The other drug that has some evidence of efficacy is topiramate. The goal is to get people to 100 milligrams twice a day, but you start with much lower doses. The problem with topiramate is that there can be adverse effects like cognitive issues, some GI issues, and I think some ophthalmologic issues as well.
But I think that when you're treating somebody with alcohol use disorder, which is a very severe and important problem, you try one drug, and if it doesn't work, trial and error, and people may often wind up on not one drug, but a few drugs together. And hopefully that will help them either decrease the drinking or be abstinent.

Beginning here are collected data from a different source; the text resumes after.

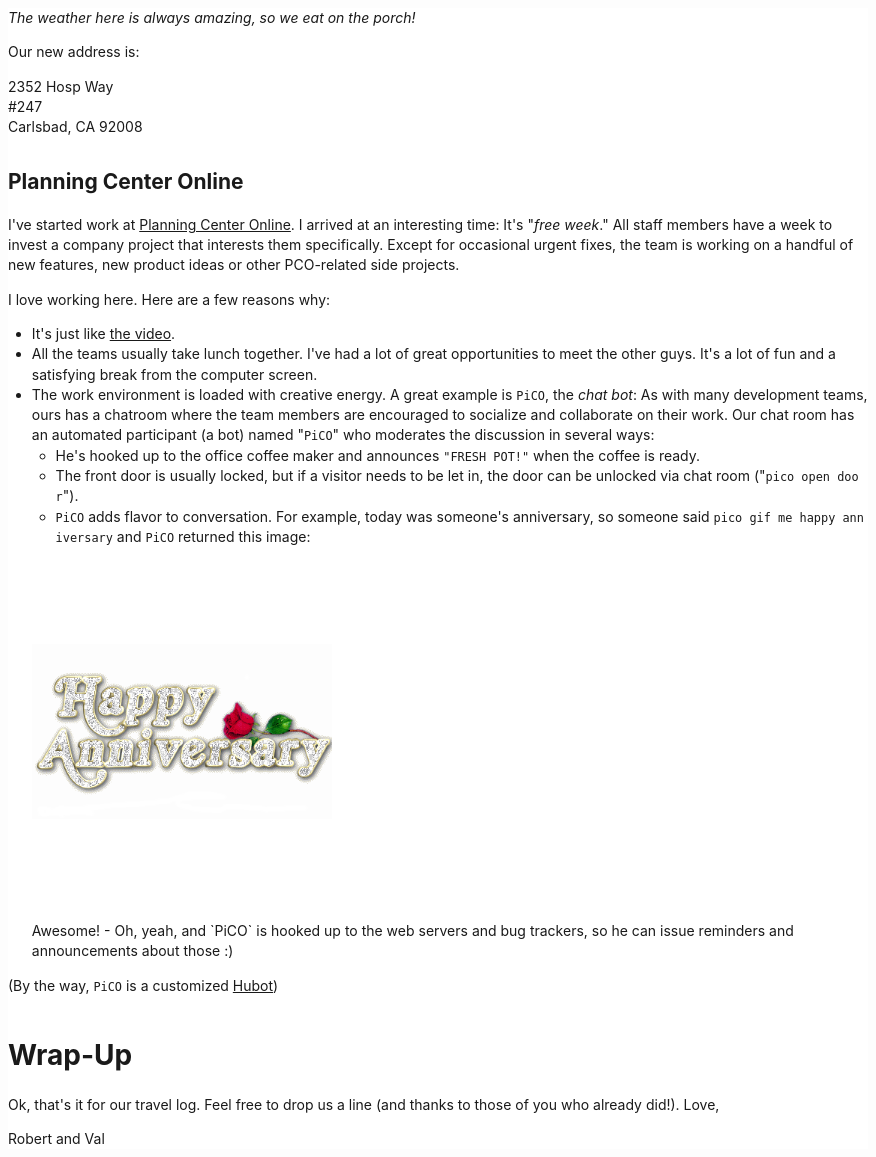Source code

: _The weather here is always amazing, so we eat on the porch!_

Our new address is:

<p>
2352 Hosp Way
<br>#247
<br>Carlsbad, CA 92008
</p>

## Planning Center Online

I've started work at [Planning Center Online](http://get.planningcenteronline.com). I arrived at an interesting time: It's "_free week_." All staff members have a week to invest a company project that interests them specifically. Except for occasional urgent fixes, the team is working on a handful of new features, new product ideas or other PCO-related side projects.

I love working here. Here are a few reasons why:

  - It's just like [the video](http://get.planningcenteronline.com/careers/).
  - All the teams usually take lunch together. I've had a lot of great opportunities to meet the other guys. It's a lot of fun and a satisfying break from the computer screen.
  - The work environment is loaded with creative energy. A great example is `PiCO`, the _chat bot_: As with many development teams, ours has a chatroom where the team members are encouraged to socialize and collaborate on their work. Our chat room has an automated participant (a bot) named "`PiCO`" who moderates the discussion in several ways:
    - He's hooked up to the office coffee maker and announces `"FRESH POT!"` when the coffee is ready.
    - The front door is usually locked, but if a visitor needs to be let in, the door can be unlocked via chat room ("`pico open door`").
    - `PiCO` adds flavor to conversation. For example, today was someone's anniversary, so someone said `pico gif me happy anniversary` and `PiCO` returned this image:
    <br>
     <p><img src="/assets/images/roadtrip_california_ha.gif" width="300" height="300" /></p>
     <br>
    Awesome!
    - Oh, yeah, and `PiCO` is hooked up to the web servers and bug trackers, so he can issue reminders and announcements about those :)


(By the way, `PiCO` is a customized [Hubot](http://hubot.github.com/))


# Wrap-Up

Ok, that's it for our travel log. Feel free to drop us a line (and thanks to those of you who already did!). Love,

Robert and Val
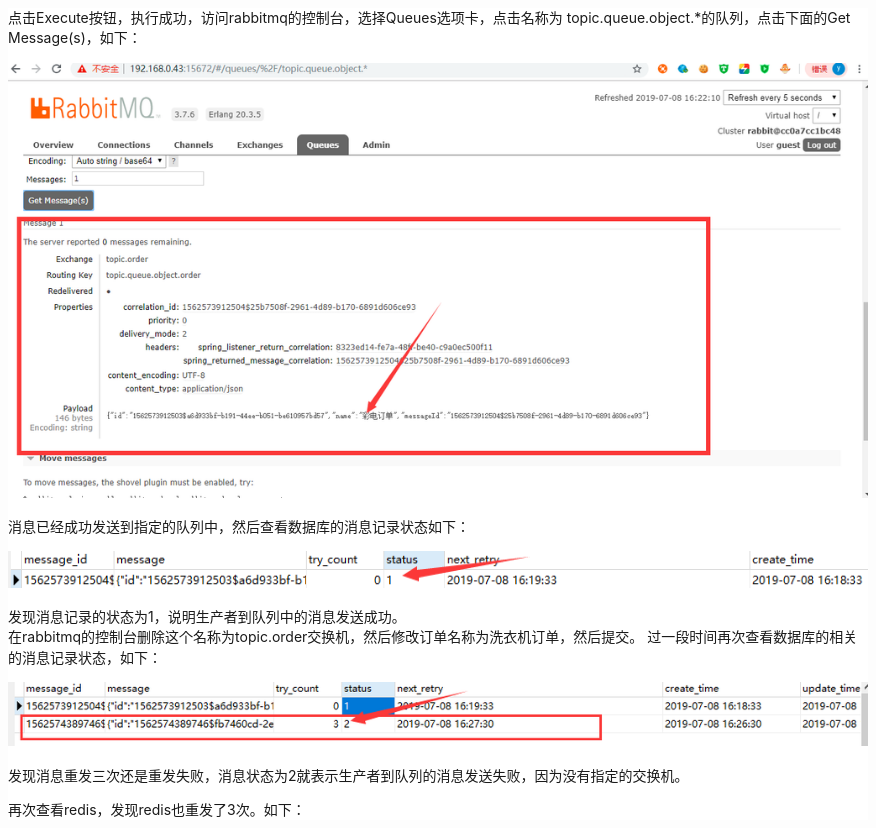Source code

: 点击Execute按钮，执行成功，访问rabbitmq的控制台，选择Queues选项卡，点击名称为
topic.queue.object.*的队列，点击下面的Get Message(s)，如下：  

![可靠消息投递](pictures/p8.png)    

消息已经成功发送到指定的队列中，然后查看数据库的消息记录状态如下：

![可靠消息投递](pictures/p9.png) 

发现消息记录的状态为1，说明生产者到队列中的消息发送成功。  
在rabbitmq的控制台删除这个名称为topic.order交换机，然后修改订单名称为洗衣机订单，然后提交。
过一段时间再次查看数据库的相关的消息记录状态，如下：  

![可靠消息投递](pictures/p10.png) 

发现消息重发三次还是重发失败，消息状态为2就表示生产者到队列的消息发送失败，因为没有指定的交换机。  

再次查看redis，发现redis也重发了3次。如下：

Yeah, I would say the same. I mean, considering the severity of the disease, the fact that we only have three FDA approved medications is really challenging. And the most common we're using and seeing is gabapentin predominantly at the doses you talked about. I mean, I think that the issues with some of these off-label medications is that they have been shown to be effective in studies. You get somewhat limited by the side effects, particularly when you get the higher doses. So high-dose gabapentin can cause pretty significant dizziness, and then there's sometimes concerns with drug-drug interactions, particularly in older patients. But I would say that most commonly we're seeing gabapentin really as an adjunct maybe to some of the FDA approved medications for alcohol use disorder.
I agree with you 100%.
This was a great discussion of potential off-label approaches to managing select patients with alcohol use disorder. Unfortunately, our time is up. Thank you for listening.